[Big Data will let us explore distant planets]
The existence of life is a crapshoot. You need a nice, solid hunk of planet you can plant your feet on. You need lots of water and other friendly chemistry, some of it forming a quilt of atmosphere to keep out the cold. And you need to be just the right distance from just the right star--not too close, not too far; not too hot, not too cold. A terrarium like that incubating for, say, a billion years, might have a fair chance of cooking up something living. Those just-right conditions don't occur often, which explains why it's been so hard to find life on the tiny handful of worlds we have even a remote chance of visiting: the moons and planets in our solar system. For a long time, scientists didn't know much about planets elsewhere, so the rest of the cosmos looked like a biological washout.
That has changed. In the past 15 years or so, astronomers have discovered more than 4,200 potential exoplanets--planets orbiting distant stars--and confirmed the existence of more than 1,050 of them. In a galaxy with 300 billion stars, there are surely untold billions of other planets out there. Is anyone home on any of them?
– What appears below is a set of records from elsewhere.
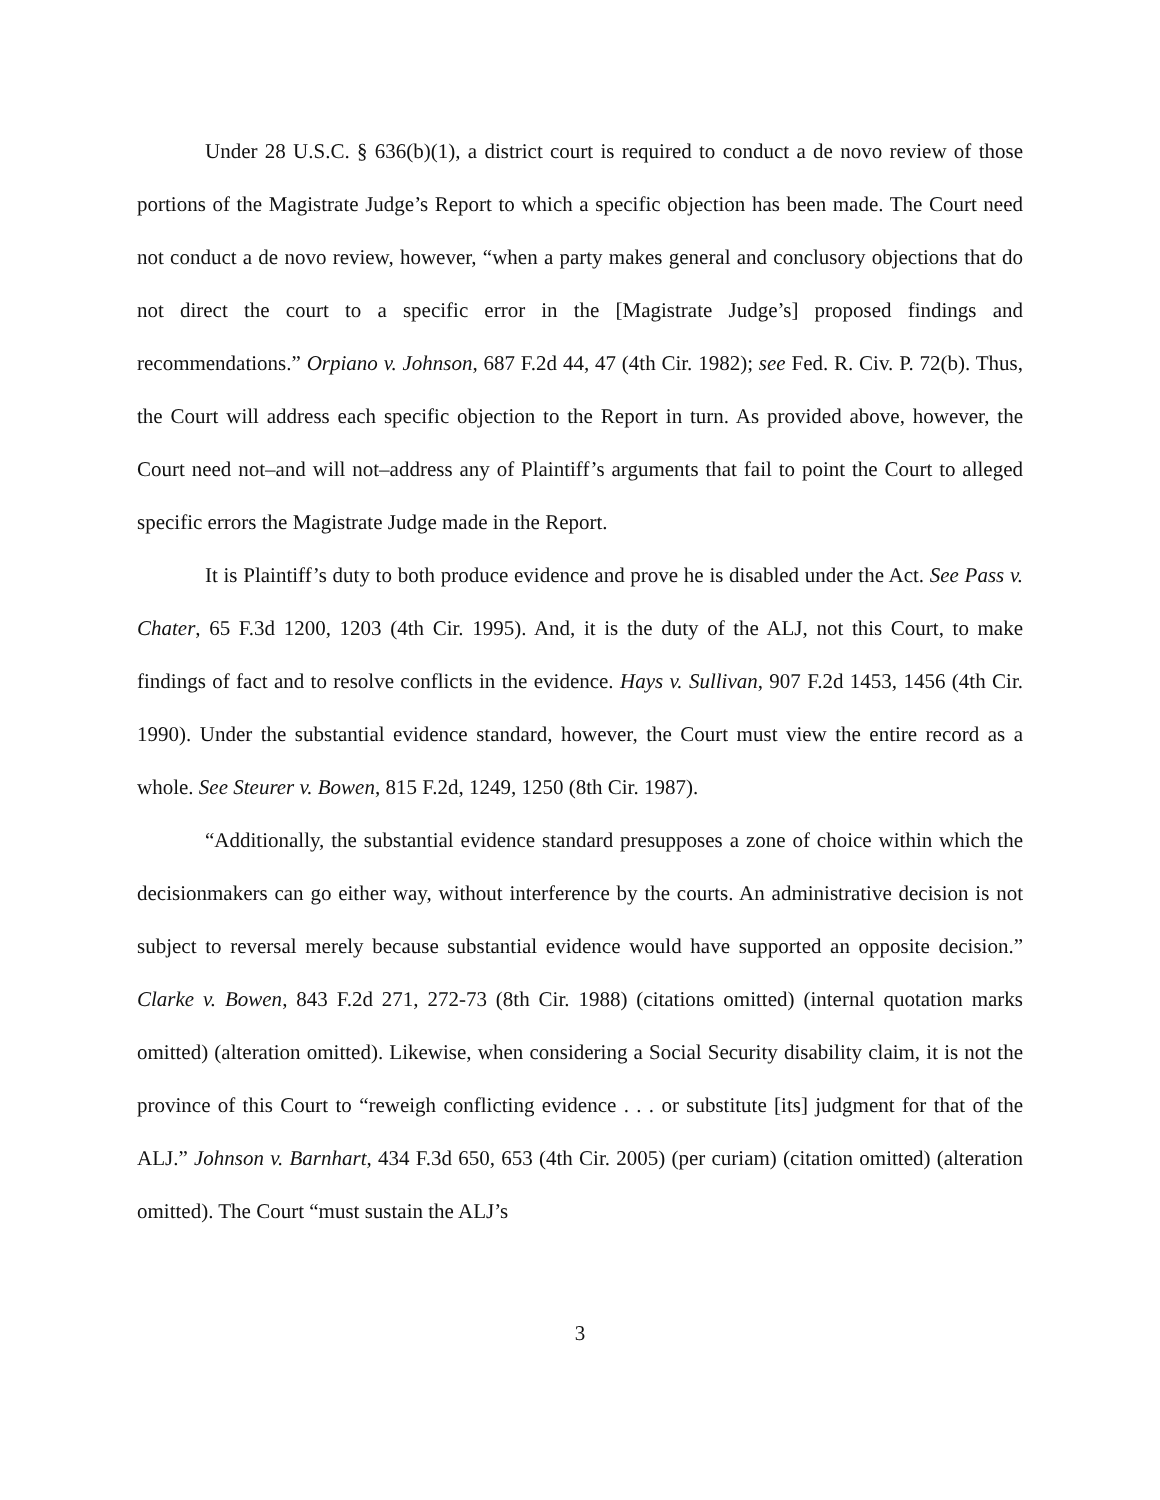Under 28 U.S.C. § 636(b)(1), a district court is required to conduct a de novo review of those portions of the Magistrate Judge’s Report to which a specific objection has been made. The Court need not conduct a de novo review, however, “when a party makes general and conclusory objections that do not direct the court to a specific error in the [Magistrate Judge’s] proposed findings and recommendations.” Orpiano v. Johnson, 687 F.2d 44, 47 (4th Cir. 1982); see Fed. R. Civ. P. 72(b). Thus, the Court will address each specific objection to the Report in turn. As provided above, however, the Court need not–and will not–address any of Plaintiff’s arguments that fail to point the Court to alleged specific errors the Magistrate Judge made in the Report.
It is Plaintiff’s duty to both produce evidence and prove he is disabled under the Act. See Pass v. Chater, 65 F.3d 1200, 1203 (4th Cir. 1995). And, it is the duty of the ALJ, not this Court, to make findings of fact and to resolve conflicts in the evidence. Hays v. Sullivan, 907 F.2d 1453, 1456 (4th Cir. 1990). Under the substantial evidence standard, however, the Court must view the entire record as a whole. See Steurer v. Bowen, 815 F.2d, 1249, 1250 (8th Cir. 1987).
“Additionally, the substantial evidence standard presupposes a zone of choice within which the decisionmakers can go either way, without interference by the courts. An administrative decision is not subject to reversal merely because substantial evidence would have supported an opposite decision.” Clarke v. Bowen, 843 F.2d 271, 272-73 (8th Cir. 1988) (citations omitted) (internal quotation marks omitted) (alteration omitted). Likewise, when considering a Social Security disability claim, it is not the province of this Court to “reweigh conflicting evidence . . . or substitute [its] judgment for that of the ALJ.” Johnson v. Barnhart, 434 F.3d 650, 653 (4th Cir. 2005) (per curiam) (citation omitted) (alteration omitted). The Court “must sustain the ALJ’s
3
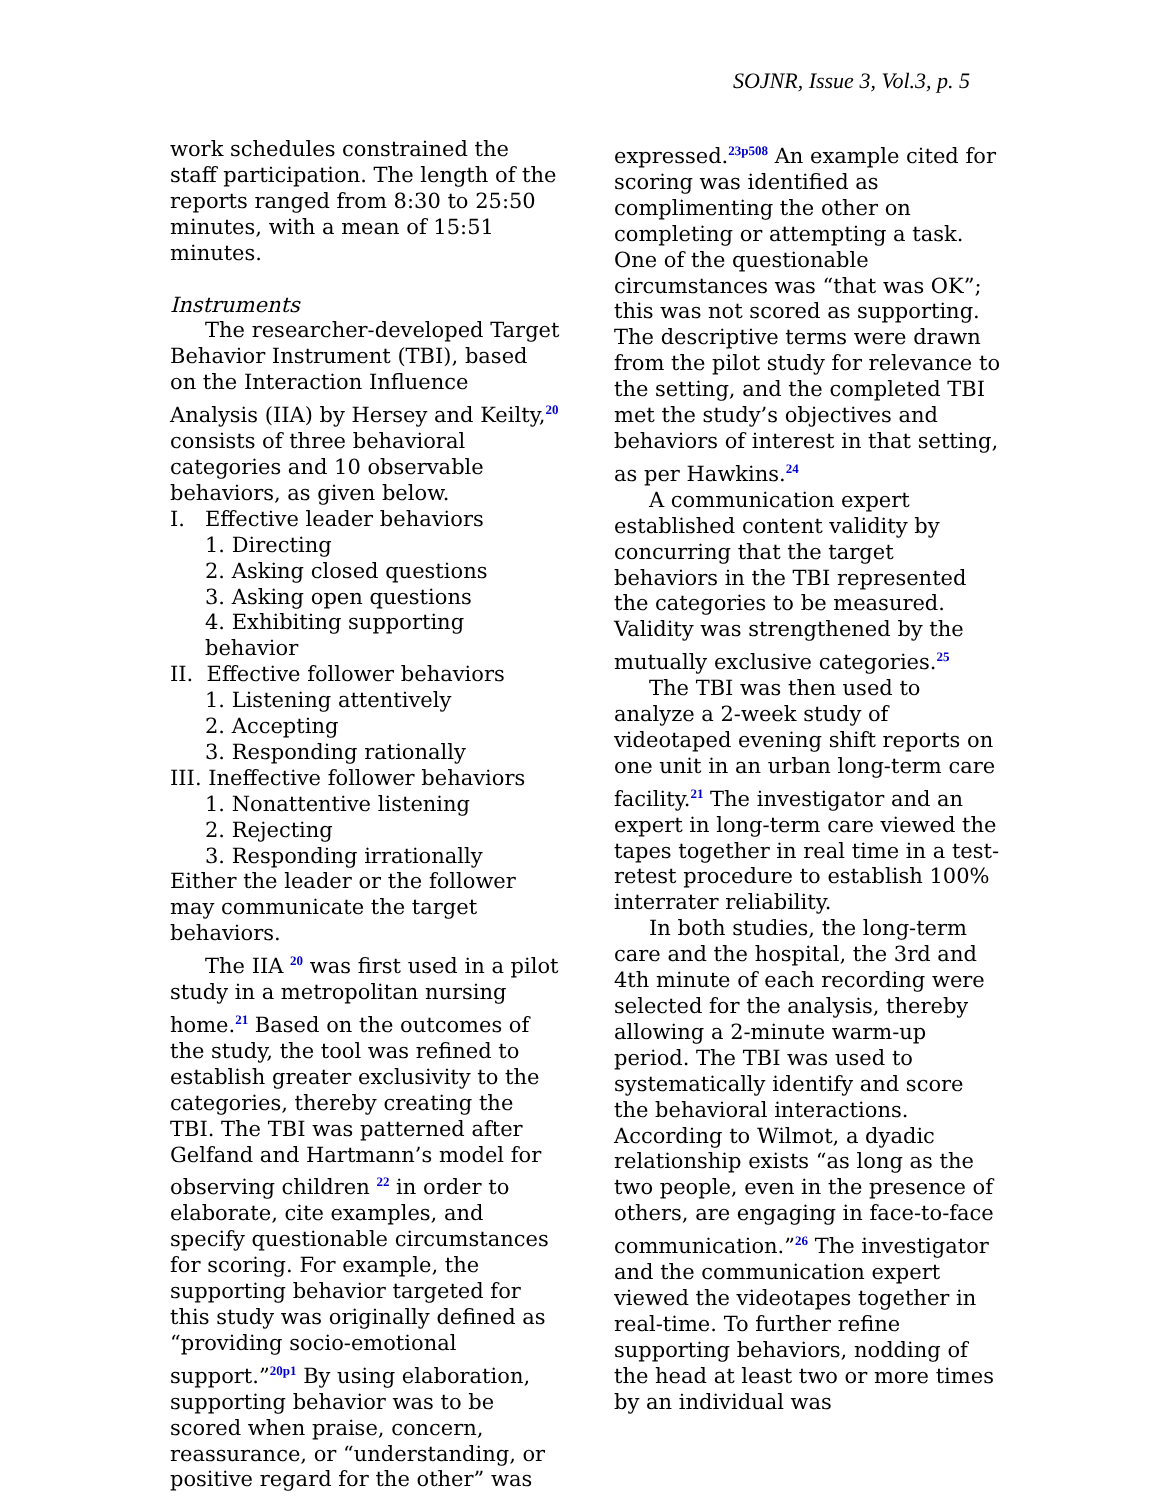SOJNR, Issue 3, Vol.3, p. 5
work schedules constrained the staff participation. The length of the reports ranged from 8:30 to 25:50 minutes, with a mean of 15:51 minutes.
Instruments
The researcher-developed Target Behavior Instrument (TBI), based on the Interaction Influence Analysis (IIA) by Hersey and Keilty,<sup>20</sup> consists of three behavioral categories and 10 observable behaviors, as given below.
I. Effective leader behaviors
1. Directing
2. Asking closed questions
3. Asking open questions
4. Exhibiting supporting behavior
II. Effective follower behaviors
1. Listening attentively
2. Accepting
3. Responding rationally
III. Ineffective follower behaviors
1. Nonattentive listening
2. Rejecting
3. Responding irrationally
Either the leader or the follower may communicate the target behaviors.
The IIA <sup>20</sup> was first used in a pilot study in a metropolitan nursing home.<sup>21</sup> Based on the outcomes of the study, the tool was refined to establish greater exclusivity to the categories, thereby creating the TBI. The TBI was patterned after Gelfand and Hartmann’s model for observing children <sup>22</sup> in order to elaborate, cite examples, and specify questionable circumstances for scoring. For example, the supporting behavior targeted for this study was originally defined as “providing socio-emotional support.”<sup>20p1</sup> By using elaboration, supporting behavior was to be scored when praise, concern, reassurance, or “understanding, or positive regard for the other” was
expressed.<sup>23p508</sup> An example cited for scoring was identified as complimenting the other on completing or attempting a task. One of the questionable circumstances was “that was OK”; this was not scored as supporting. The descriptive terms were drawn from the pilot study for relevance to the setting, and the completed TBI met the study’s objectives and behaviors of interest in that setting, as per Hawkins.<sup>24</sup>
A communication expert established content validity by concurring that the target behaviors in the TBI represented the categories to be measured. Validity was strengthened by the mutually exclusive categories.<sup>25</sup>
The TBI was then used to analyze a 2-week study of videotaped evening shift reports on one unit in an urban long-term care facility.<sup>21</sup> The investigator and an expert in long-term care viewed the tapes together in real time in a test-retest procedure to establish 100% interrater reliability.
In both studies, the long-term care and the hospital, the 3rd and 4th minute of each recording were selected for the analysis, thereby allowing a 2-minute warm-up period. The TBI was used to systematically identify and score the behavioral interactions. According to Wilmot, a dyadic relationship exists “as long as the two people, even in the presence of others, are engaging in face-to-face communication.”<sup>26</sup> The investigator and the communication expert viewed the videotapes together in real-time. To further refine supporting behaviors, nodding of the head at least two or more times by an individual was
Few astronomers are approaching that question as creatively as Lisa Kaltenegger, 36, an exoplanet investigator who is a lecturer at Harvard University and leader of a research group at the Max Planck Institute for Astronomy, in Heidelberg, Germany. The focus of her work is not discovering exoplanets, most of which have been detected by the Kepler space telescope. Rather, she and her team are modeling them--hoovering up massive amounts of data from Kepler, the Hubble Space Telescope and various ground telescopes and processing it through computer models to determine which worlds could harbor life. These days, so-called Big Data is inescapable, from algorithms that predict what you'll buy to government surveillance. Now it seems Big Data may also be the key to finding extraterrestrial life.
Kaltenegger's model is a complex one, factoring in a planet's size, mass, composition and orbit--whether it is in the habitable zone around its star, where temperatures would remain hospitable and water would remain liquid. Just as important are the size, nature and temperature of the star, since ones like our sun have a very different profile from, for example, a red giant's or a white dwarf's. Kaltenegger even includes a dash of the fantastical. "What if you have more than one host star? What if you see Tatooine?" she asks, referring to the childhood home of Star Wars' Luke Skywalker.
All that is impressive but not groundbreaking. Where Kaltenegger shakes things up is in her use of data from the only planet in the universe that, by definition, cannot wear the exo prefix: Earth. Her models include data about Earth's meteorology, geology and volcanology, plus one other important feature: its history.